Wednesday, August 31, 2011

Pour Your Heart Out: Drugged

I am linking up for the first time ever with Shell for:

Just a forewarning: This is going to get serious.



As you all probably know... and if you don't, I'll tell you again:

I had my wisdom teeth removed on Friday.

To gain more of your sympathy, I will tell you that I had all 4 of them removed.
Two were labelled as:
Full Bone - Impaction
and two were labelled as:
Full Bone - Difficult
Which I'm pretty sure that means it's terrible - and I should've just kept them.

I'll give you time to say: "oh dear, that is awful!"

....Thank you. I feel better.
*smile*

I have been on pills.
All weekend.

And?

I feel like a shitty mother.

I know it's not my fault, but it still sucks.
I was held captive to the couch Friday, Saturday, and most of Sunday.
All that I could do was enjoy ~foggily~ watching Jerk Face playing with LB.
(and curse him as he ate chips.)

They would laugh...
and LB looked at me
My face hurt as I tried to smile at her.

I remember hearing Jerk Face tell LB that 
"Shh! Mommy is sleeping"

She was so good.
Almost like she knew that I was feeling ill.
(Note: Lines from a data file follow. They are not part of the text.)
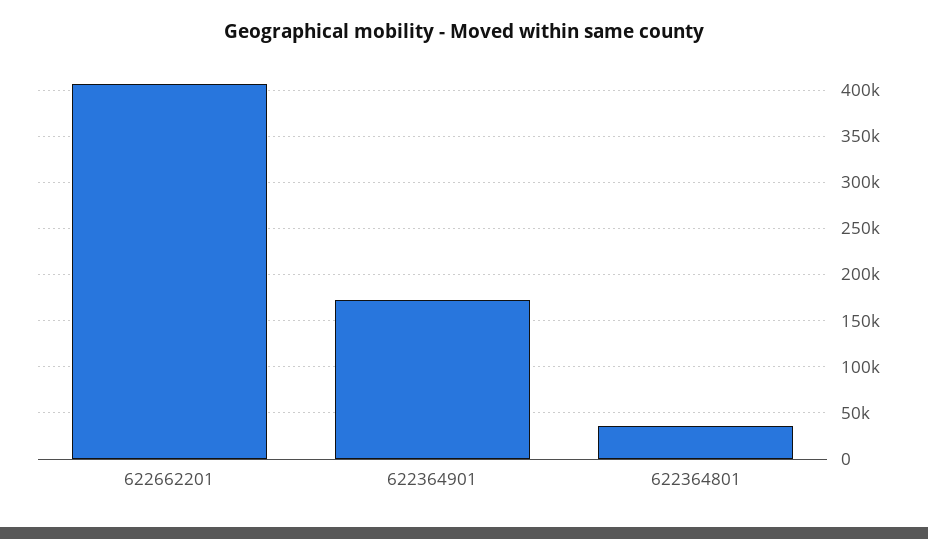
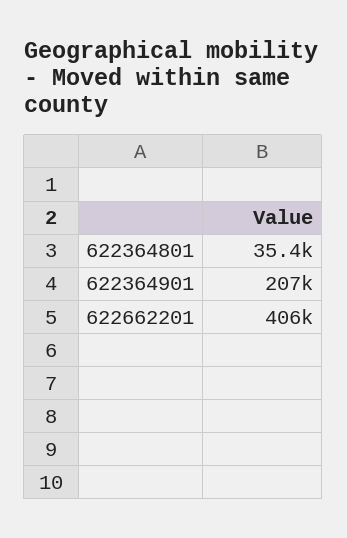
  {
    "622662201": 406000,
-   "622364901": 170000,
+   "622364901": 207000,
    "622364801": 35400
  }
I know that LB is young and won't remember her "Ma"
being a druggie 
not playing
not reading
not rocking her to sleep
not even smiling through a simple game of peek-a-boo
for a few days
but a part of me knows that even small things like this
can shape a child.
Is she going to be a little less happy because I'm not smiling back?
...she seems to be wanting Da-Da more...

~and~

I know that getting your wisdom teeth removed is 
one thousand percent
different...
but.


My eyes have been opened to see a new light.
I never thought about how it would be for a mother who is unable to play with her children felt.
I never knew the ache that forms in the heart.
It hit me like a ton of bricks.

Friday night, I was in such a state, that I couldn't even make it up the stairs to sing our bedtime song.
That killed me.
I said a prayer for all parents that are unable to be with their children right then and there.
Unlike so many other parents, I will get better
(hopefully soon)
and will be playing with LB
and reading to her
and getting annoyed by her.

And I can't wait.


5 comments:

Jennie said...

Oh, gosh, I so felt this. Like, it choked me up and everything. What a great insight and a great post.
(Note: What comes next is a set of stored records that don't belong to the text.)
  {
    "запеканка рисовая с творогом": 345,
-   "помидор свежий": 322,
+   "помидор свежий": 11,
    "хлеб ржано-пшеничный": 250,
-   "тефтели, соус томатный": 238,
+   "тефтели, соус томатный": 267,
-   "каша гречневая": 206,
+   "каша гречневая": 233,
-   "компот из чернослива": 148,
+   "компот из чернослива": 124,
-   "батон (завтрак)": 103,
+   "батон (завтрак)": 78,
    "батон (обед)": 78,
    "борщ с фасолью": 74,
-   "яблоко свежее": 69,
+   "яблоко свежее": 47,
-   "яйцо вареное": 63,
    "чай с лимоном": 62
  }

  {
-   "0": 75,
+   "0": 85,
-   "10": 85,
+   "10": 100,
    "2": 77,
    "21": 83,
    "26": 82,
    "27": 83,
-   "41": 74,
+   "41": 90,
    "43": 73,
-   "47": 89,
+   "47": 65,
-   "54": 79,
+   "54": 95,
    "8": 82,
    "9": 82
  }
And this especially hit me because....I AM GETTING MY WISDOM TEETH OUT NEXT WEEK!

And I am scared shitless. Because my dumb dentist told me years ago, when I was younger and the timing was more ideal, that I would probably never need to get them out. And now, lo and behold, I do. All four of them. And it's gonna be messy and invasive.

I have three kids and what I dread the most is how in the world I'm gonna be able to take care of them and be there for them the way I need to. Especially since I still nurse one of them. Plus, my hubby says he might take ONE day off to help. MIGHT.

Ugh. I'm just dreading it, up and down.

Galit Breen said...

Oh my- ouch! I'm so sorry that you had to have your wisdom teeth out!

Also? The perspective that you take and give here? Is breath taking!

Thanks for the reminder- I needed that!

Jessica {Team Rasler} said...

I'm about to lose a tooth, so I am preemptively feeling your pain! I'm sorry about that. it's really thoughtful of you to think about all those parents that can't be with their children the way they want to. It makes my heart hurt, too. Hope you're back on your feet (and eating chips) very soon!

Emmy said...

Wow- holy cow this got me thinking. It really is easy to take things for granted. I hope you feel totally better soon

Shell said...

Love that you threw getting annoyed with her back into this. ;)

It is definitely something to think about, though.